WORK REQUIRED → In the listing below, a line holding "Page size: 2001x1125." and a line holding "List each element's" mark the range. Retype both exactly, with all lines between them.

DATASET EXTRACT →
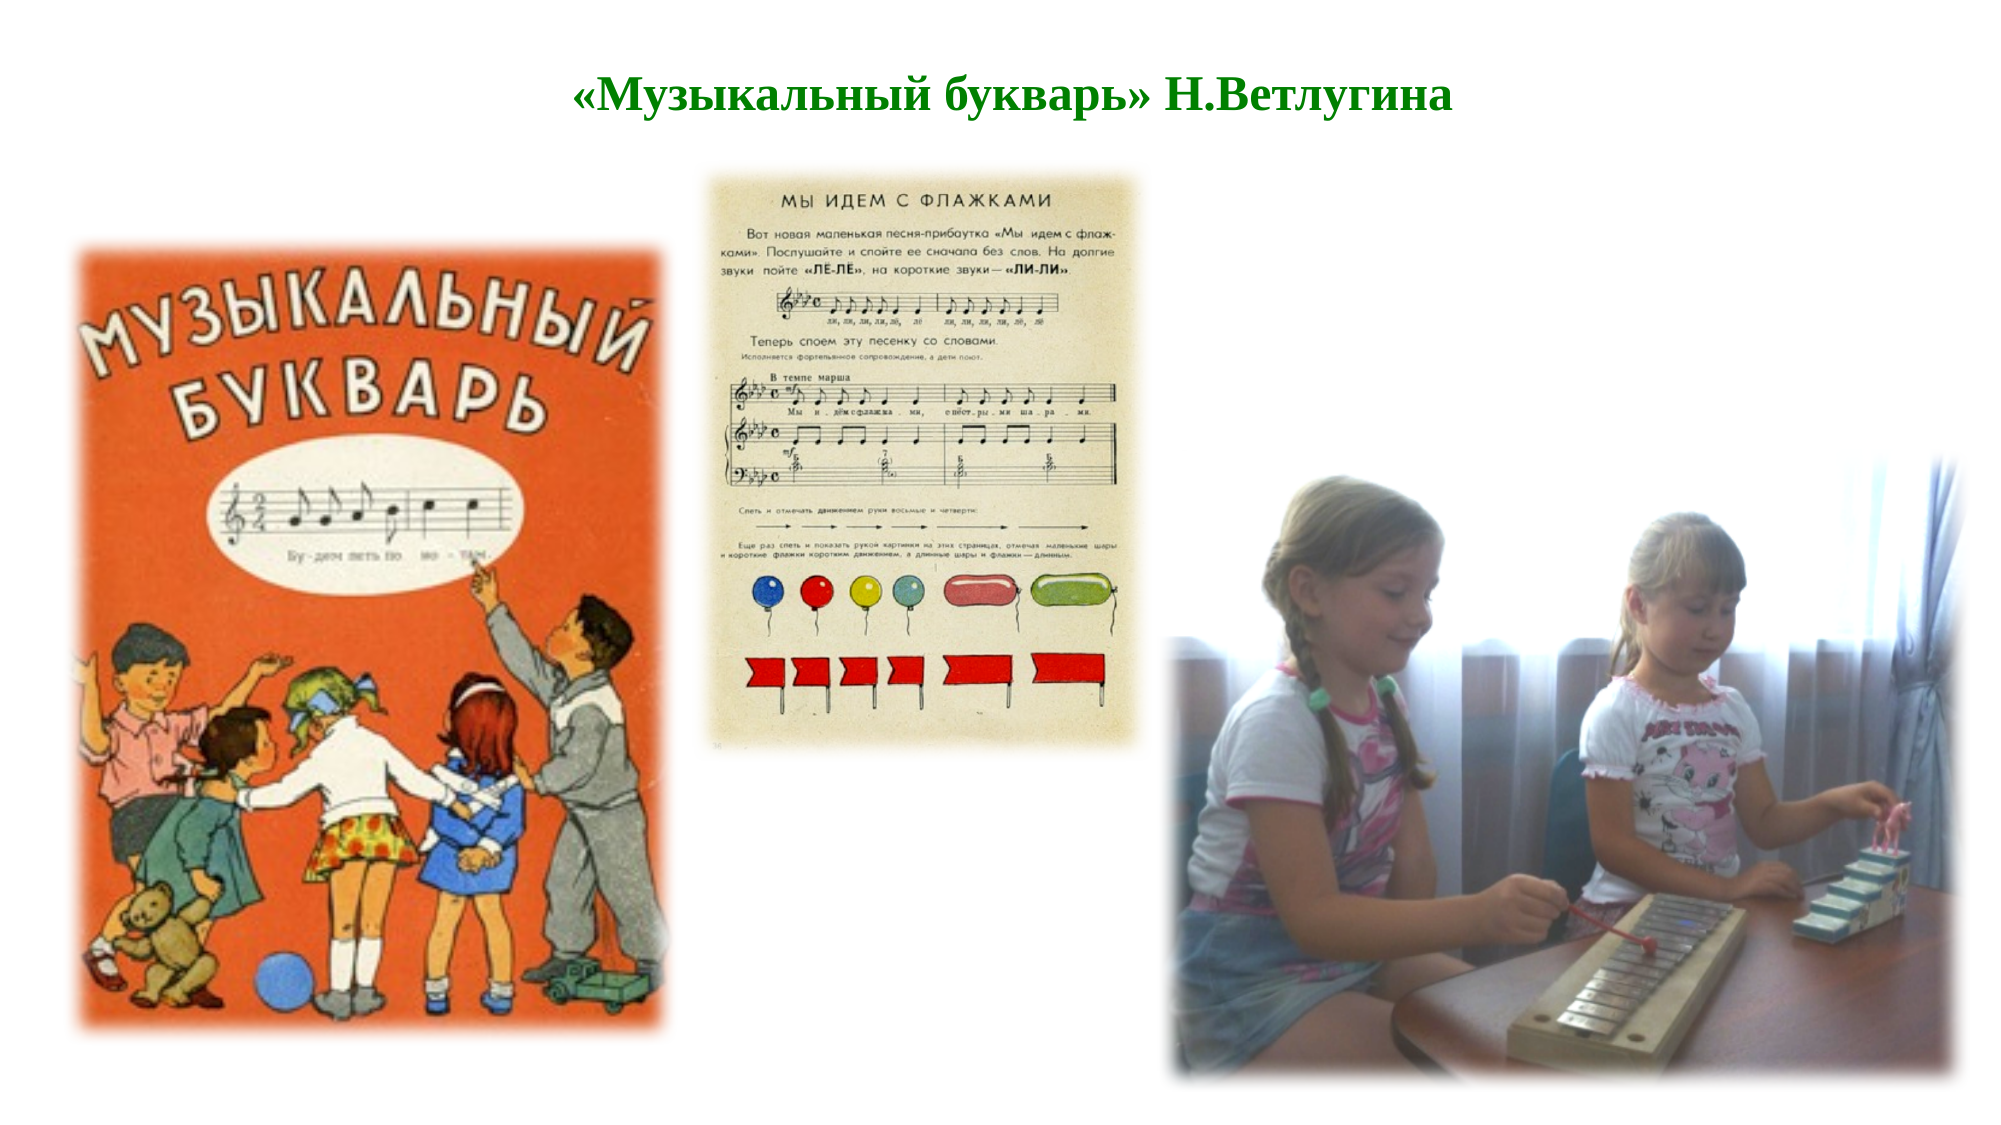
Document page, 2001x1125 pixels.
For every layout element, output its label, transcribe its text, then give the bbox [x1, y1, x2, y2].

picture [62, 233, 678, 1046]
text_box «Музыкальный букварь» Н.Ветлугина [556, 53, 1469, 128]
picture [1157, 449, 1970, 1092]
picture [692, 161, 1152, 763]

* * *

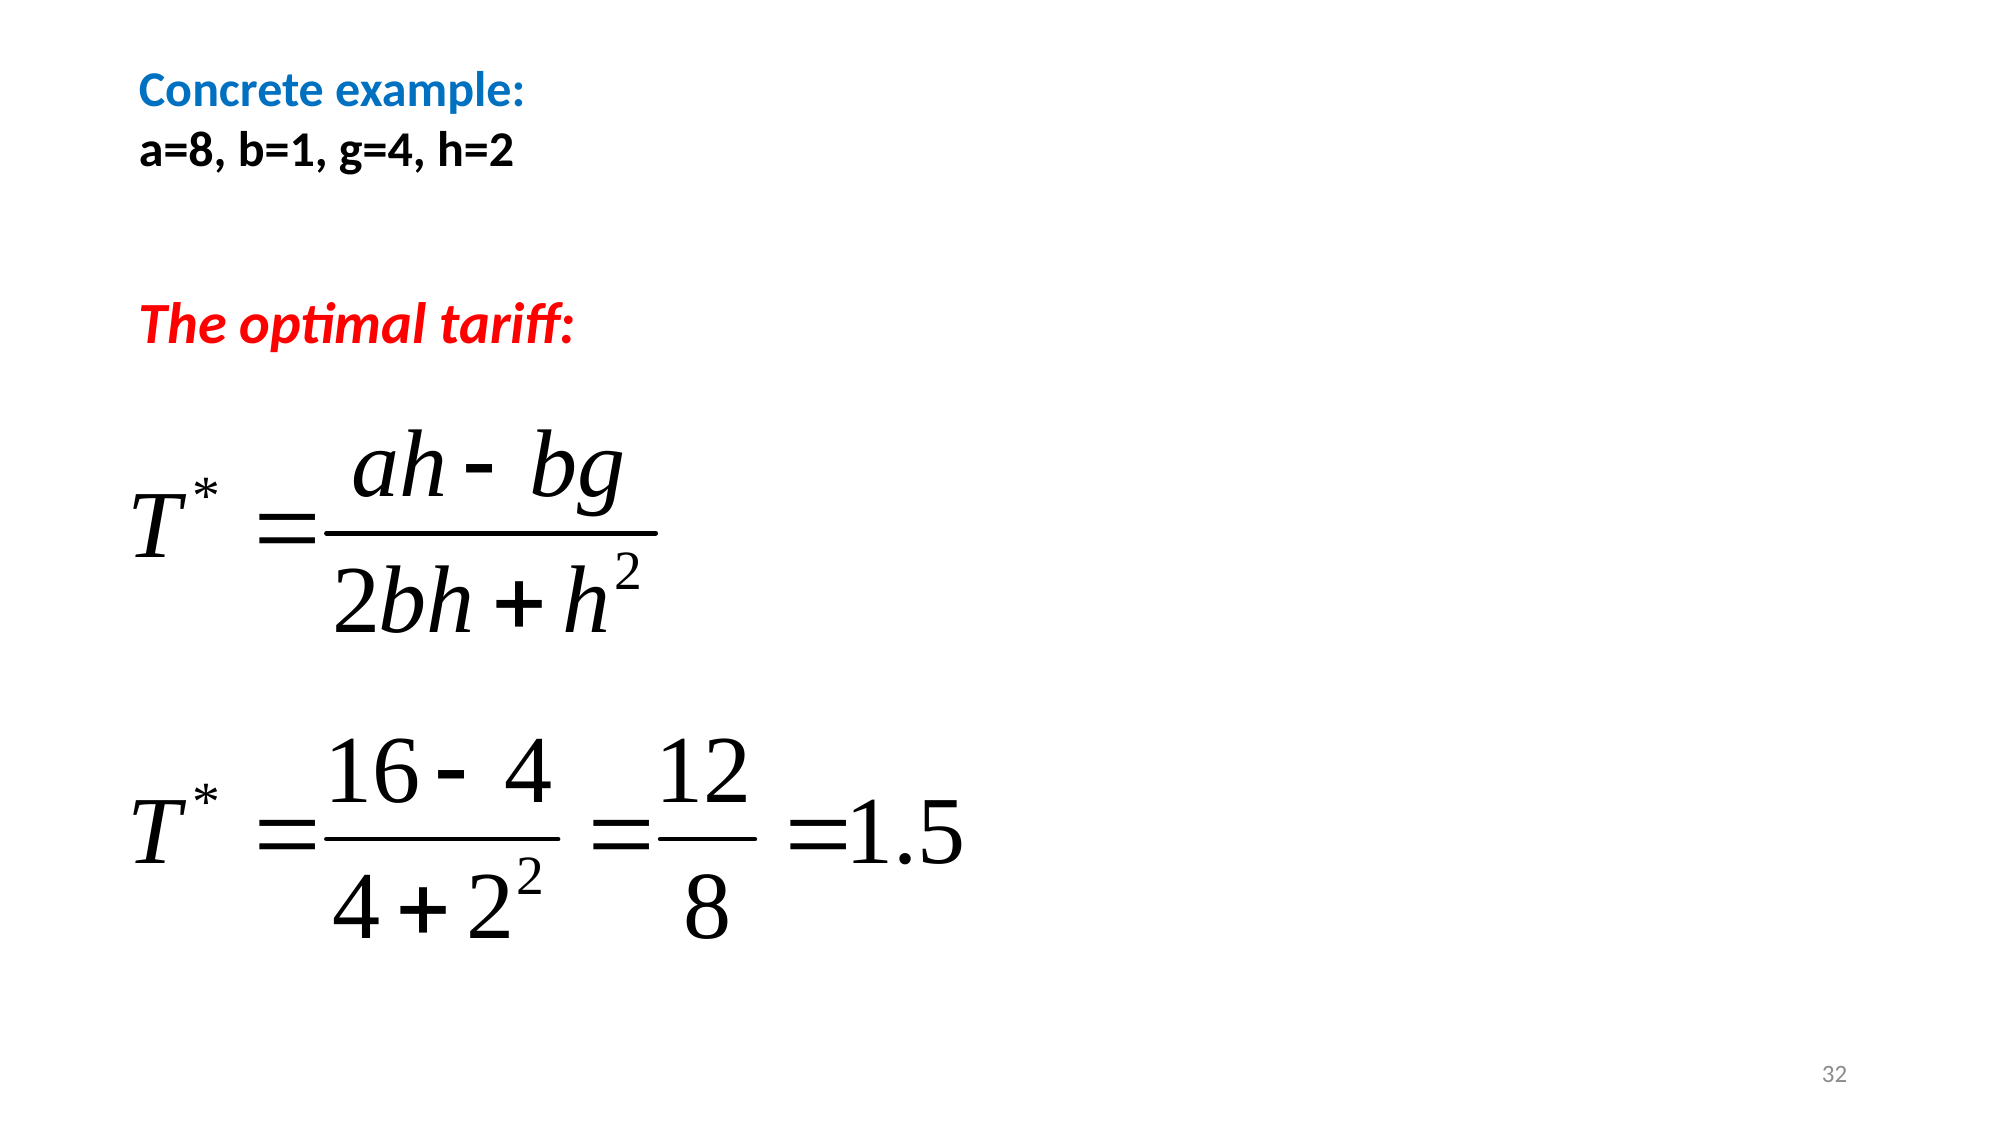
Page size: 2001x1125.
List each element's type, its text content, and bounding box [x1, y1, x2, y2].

WORKED SOLUTION →
Page size: 2001x1125.
List each element's type, its text content, and bounding box [x1, y1, x2, y2].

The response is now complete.